The unexpected guests are a mother cat with five kittens.  I have a one-step platform deck in my back yard, and sometime around mid-July a mother cat took possession of underneath the deck and is raising her five kittens there.  I don’t know if she was pregnant and gave birth there or she brought her kittens over after birth.  I suspect she gave birth there but we only saw the kittens when they were small.  Tiger, our house cat, was estimated by the veterinarian to be five weeks old when we took him in.  When we first noticed the kittens, they seemed to be around the same size as Tiger back then, or maybe a shade smaller.

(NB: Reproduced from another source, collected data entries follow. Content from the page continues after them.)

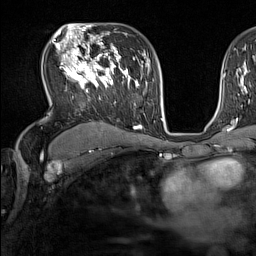
Breast MRI (dynamic contrast-enhanced), one axial slice. Cropped to one breast. Dynamic contrast-enhanced series, time point 2 of 7 at this slice position (early post-contrast). 1.5 T. TE 1.8 ms, TR 5 ms. 1 mm slice thickness. 256 × 256 image matrix, field of view 220 × 220 mm. Female patient.
Annotated regions visible in this slice (semi-automatic segmentation, software-assisted and operator-edited):
- enhancing-tissue mask used for the functional tumour volume (all voxels passing the contrast-enhancement thresholds inside the analysis volume; usually the tumour): bounding box <55,44,137,130> (left, top, right, bottom; pixels)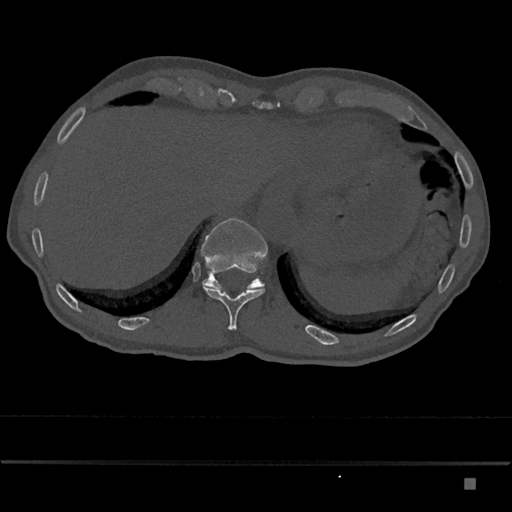
CT including the spine, one axial slice; slice 653 of 797 in the series (ordered by position); bone window (W 1800 / L 400 HU); 512 × 512 image matrix, field of view 390 × 390 mm. Patient: male, 72 years. Case-level facts recorded for this patient, not image findings: primary cancer: prostate.
Annotated regions visible in this slice (semi-automatic segmentation, software-assisted and operator-edited):
- T11 vertebra: box from (x=202, y=283) to (x=265, y=330) px
- T12 vertebra: (x=201, y=218)–(x=268, y=289)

The mother cat is a black cat, and all five kittens are predominantly black.  Mama has a small white patch on her chest, so she is not all black.  Three of the kittens are completely black and we can’t tell them apart.  One kitten has a white patch on his chest like his mother.  Perhaps the white patch on the kitten is a shade bigger and from a distance looks like a star.  I call him Star.  The fifth kitten, the biggest one and perhaps the most skittish, is a tuxedo pattern.  He or she, I can’t tell the difference with cats, has a black overcoat with a white chest and belly.  He has white paws as well.  I call him Tux.  (Gender pronouns are a generic male because I can’t tell the difference.)

Rochelle started feeding them almost immediately. 

Let me share some pictures.  These are some of the early pictures when the kittens were really small.






Look at how tiny they are.  We have a couple of stairs from the deck to the backdoor and they love to scramble under there when we come out. 

 


I think that’s the mother all the way in the back, and that looks like Star up front.  I think I see the little white patch on his chest.

Here is a full view of Mama.

 



She hisses every time we take a step toward her or the kittens.  Here’s a little video clip of two of the kits munching away while Rochelle sits in the chair a couple of feet beside.

 


Matthew took that video.  Matthew and I want to take one of the kittens into the house for keeps but Rochelle won’t let us.  We have two pets already and she doesn’t want to take care of another.  Even though she has been feeding them twice a day regularly now for almost three months.  Plus I worry about how Tiger will react to another cat, especially a kitten.  Cats I understand don’t always like other cats.

Here’s a little one on the lounge chair.


 


One day from the deck above overlooking the deck below I saw the Mama nursing two of the cats in that lounge chair.  I did not get a picture unfortunately. 

Here’s a video clip of me intruding on them in the yard and the three or four of the kits scrambling to hide.

 


They are so cute.  You can see how much they’ve grown in that video, which must be around early September.  One of them is Star.  Here is a good photo of Star.

 


Here’s another video of two rough housing.

 


I think that’s Star and Tux.

We take a lot of pictures of them.  Here are a bunch.  Hope you don't get bored but I'm a proud daddy.

 





 


You can kind of get a view of my garden in some of these pictures and clips.  Most of my gardening is done in pots.  It’s been a magnificent year overall for my garden but especially for tomatoes and eggplant.

One of the all black cats has become the friendliest.  He might even be the smallest.  He comes close to me as I work in the garden.  I call him Shadow because he’s all black and because he sticks by me like my shadow.  Here are a couple of pictures of Shadow.

 



Here is Shadow playing with a toy with Rochelle.

 

 

Finally, they are getting big.  Here they are like a pack of lions feasting.

 


I must admit, they eat rather kindly with each other.  The mother has done a nice job of raising them with manners.  Finally all six in one shot.

 


Bless them.  I think they have blessed us.  I hope they stay in my backyard for a while.